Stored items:
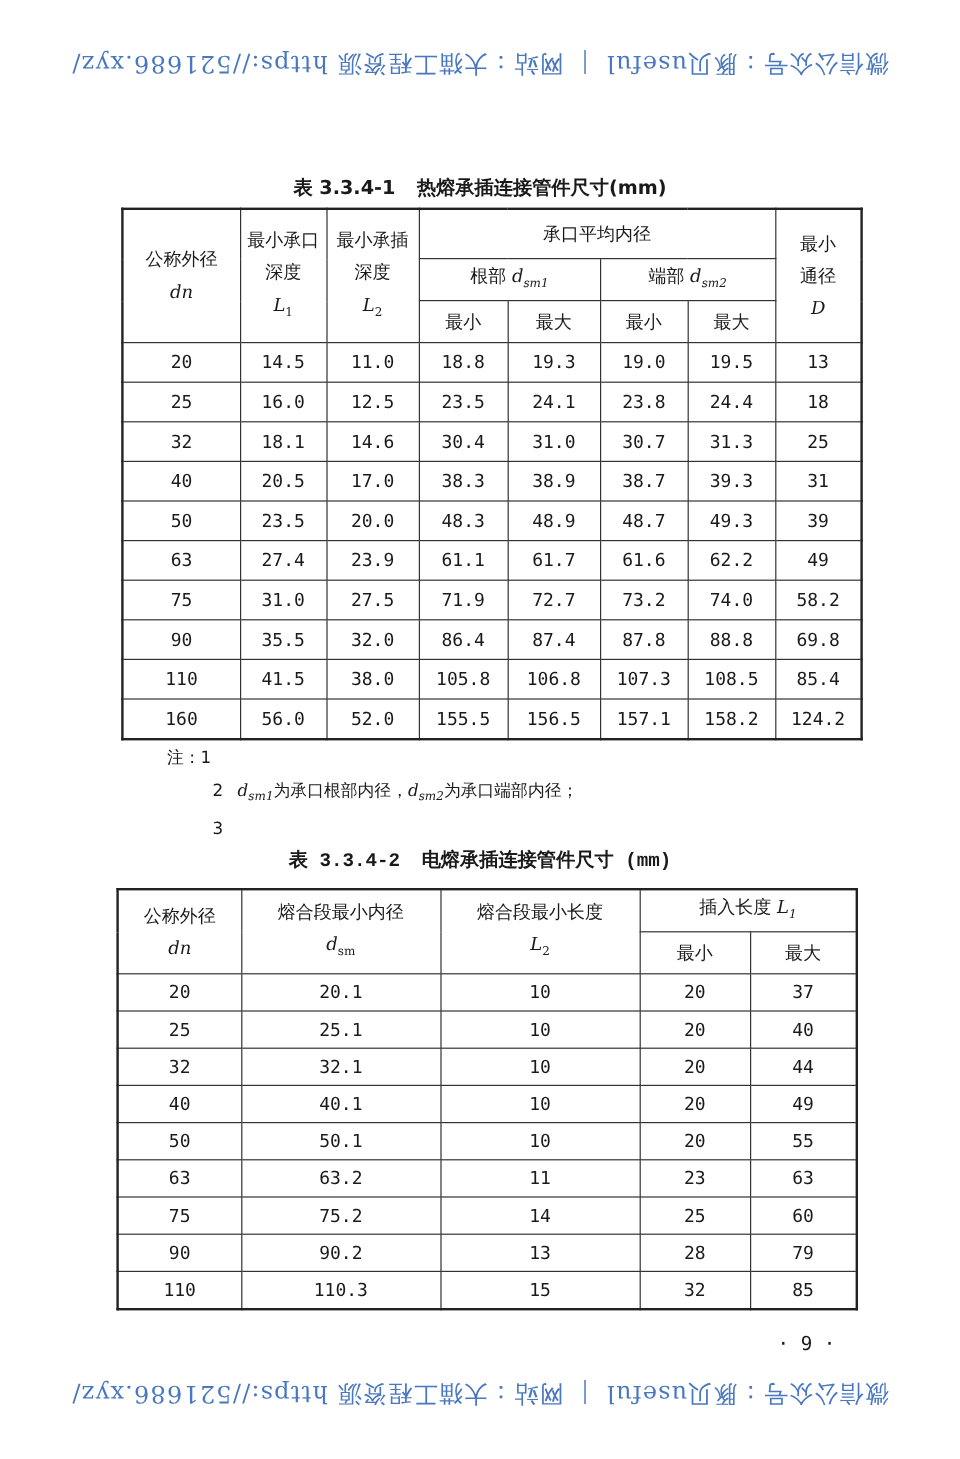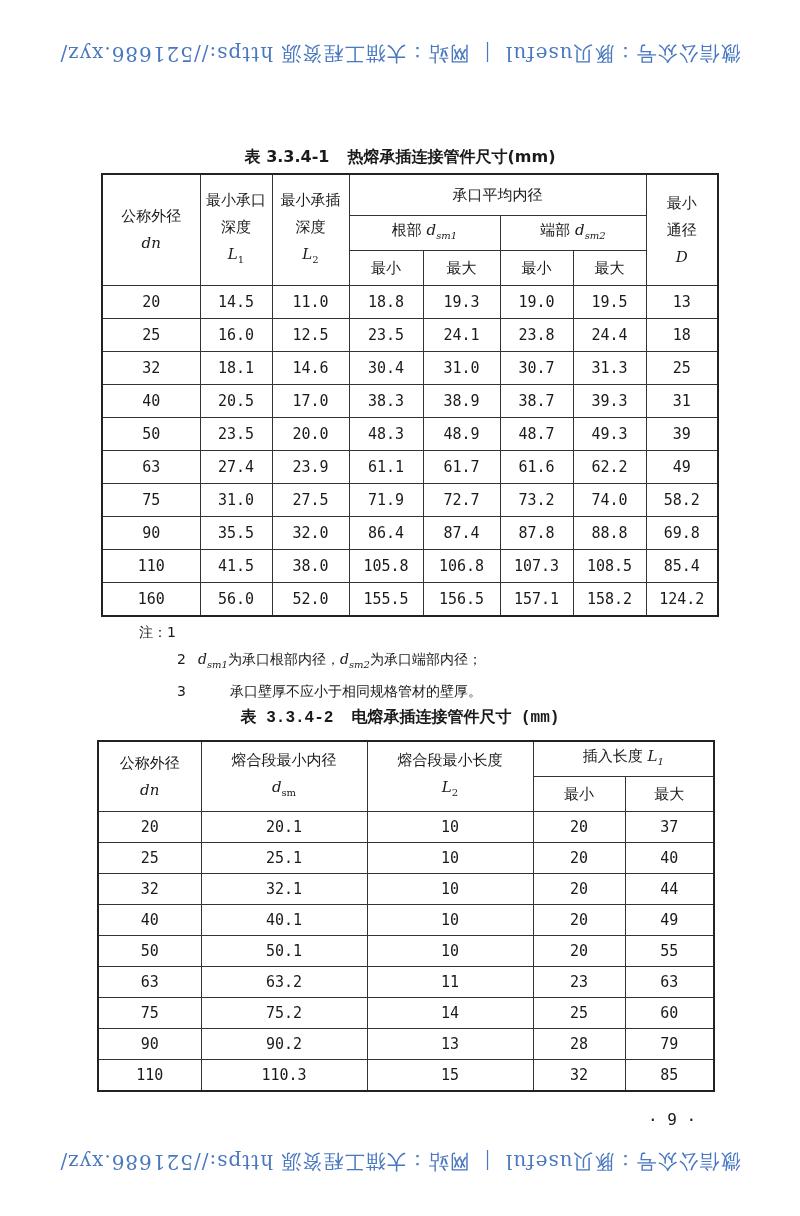--- a/index.html
+++ b/index.html
@@ -39,21 +39,21 @@
   #t1 tr.hd3 td { height:34px; }
   #t1 tr.row td { height:32px; }
   #t2 { left:97px; top:740px; width:616px; }
   #t2 tr.hd1 td { height:34px; }
   #t2 tr.hd2 td { height:34px; }
   #t2 tr.row td { height:30px; }
   .notes {
     position:absolute; left:146px; top:619px; font-family:"DejaVu Sans", sans-serif;
     font-size:14px; line-height:27px;
   }
-  .notes .n { display:flex;justify-content:space-between; }
+  .notes .n { display:flex; }
   .notes .lbl { width:40px; text-align:right; padding-right:12px; }
   .pagenum {
     position:absolute; left:648px; top:1110px; font-size:16px;
     font-family:"DejaVu Sans Mono", monospace;
   }
 </style>
 </head>
 <body>
 
 <div class="watermark wm-top">微信公众号：豚贝useful ｜ 网站：大猫工程资源 https://521686.xyz/</div>
@@ -214,21 +214,20 @@
 <div class="notes">
   <div class="n">
     <span class="lbl" style="width:40px;margin-left:-10px;">注：1</span>
   </div>
   <div class="n">
     <span class="lbl">2</span>
     <span><span class="it">d</span><sub class="it">sm1</sub><span>为承口根部内径，</span><span class="it">d</span><sub class="it">sm2</sub><span>为承口端部内径；</span></span>
   </div>
   <div class="n">
     <span class="lbl">3</span>
-    <span>承口壁厚不应小于相同规格管材的壁厚。</span>
   </div>
 </div>
 
 <div class="caption" style="top:707px;font-family:Liberation Mono, monospace;">
   <span class="num">表 3.3.4-2</span><span>电熔承插连接管件尺寸 (mm)</span>
 </div>
 
 <table class="t" id="t2">
   <colgroup>
     <col style="width:103px">

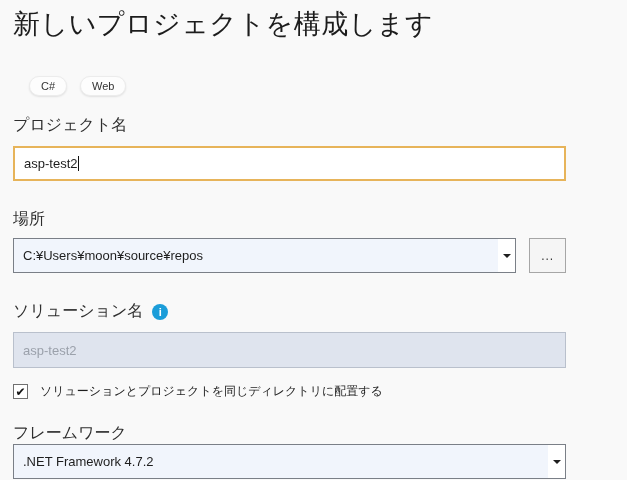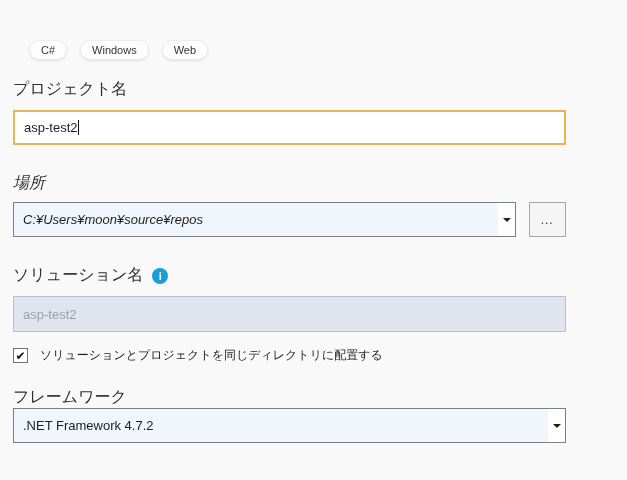--- a/index.html
+++ b/index.html
@@ -32,21 +32,21 @@
     font-size:11px;
     color:#333;
     white-space:nowrap;
   }
 
   .form { width:553px; }
   .field-label { font-size:16px; color:#2e2e2e; display:inline-block; }
   .label-row { display:flex; align-items:center; }
 
   .group-project  { margin-top:19px; }
-  .group-location { margin-top:28px;font-style:italic; }
+  .group-location { margin-top:28px; }
   .group-solution { margin-top:28px; }
   .group-framework{ margin-top:23px; }
 
   .text-input {
     margin-top:10px;
     height:35px;
     width:553px;
     border:2px solid #E7B45A;
     background:#ffffff;
     display:flex;
@@ -126,25 +126,25 @@
     line-height:1;
     color:#111;
   }
   .checkbox-label { margin-left:12px; font-size:12px; color:#1e1e1e; }
 </style>
 </head>
 <body>
 
 <div class="container">
 
+  <h1 class="page-title">新しいプロジェクトを構成します</h1>
 
   <div class="subtitle-row">
     <span class="tags">
       <span class="tag">C#</span>
-      <span class="tag">Windows</span>
       <span class="tag">Web</span>
     </span>
   </div>
 
   <div class="form">
 
     <div class="group-project">
       <span class="field-label">プロジェクト名</span>
       <div class="text-input">
         <span>asp-test2</span>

What the exercise asks: Where pictures appear, drop them, and reproduce exactly only the lines running from the beginning of the data to the line that contains "color:#333;", inclusive.

Solution to this problem:
--- a/index.html
+++ b/index.html
@@ -39,21 +39,21 @@
   #t1 tr.hd3 td { height:34px; }
   #t1 tr.row td { height:32px; }
   #t2 { left:97px; top:740px; width:616px; }
   #t2 tr.hd1 td { height:34px; }
   #t2 tr.hd2 td { height:34px; }
   #t2 tr.row td { height:30px; }
   .notes {
     position:absolute; left:146px; top:619px; font-family:"DejaVu Sans", sans-serif;
     font-size:14px; line-height:27px;
   }
-  .notes .n { display:flex;justify-content:space-between; }
+  .notes .n { display:flex; }
   .notes .lbl { width:40px; text-align:right; padding-right:12px; }
   .pagenum {
     position:absolute; left:648px; top:1110px; font-size:16px;
     font-family:"DejaVu Sans Mono", monospace;
   }
 </style>
 </head>
 <body>
 
 <div class="watermark wm-top">微信公众号：豚贝useful ｜ 网站：大猫工程资源 https://521686.xyz/</div>
@@ -214,21 +214,20 @@
 <div class="notes">
   <div class="n">
     <span class="lbl" style="width:40px;margin-left:-10px;">注：1</span>
   </div>
   <div class="n">
     <span class="lbl">2</span>
     <span><span class="it">d</span><sub class="it">sm1</sub><span>为承口根部内径，</span><span class="it">d</span><sub class="it">sm2</sub><span>为承口端部内径；</span></span>
   </div>
   <div class="n">
     <span class="lbl">3</span>
-    <span>承口壁厚不应小于相同规格管材的壁厚。</span>
   </div>
 </div>
 
 <div class="caption" style="top:707px;font-family:Liberation Mono, monospace;">
   <span class="num">表 3.3.4-2</span><span>电熔承插连接管件尺寸 (mm)</span>
 </div>
 
 <table class="t" id="t2">
   <colgroup>
     <col style="width:103px">

--- a/index.html
+++ b/index.html
@@ -32,21 +32,21 @@
     font-size:11px;
     color:#333;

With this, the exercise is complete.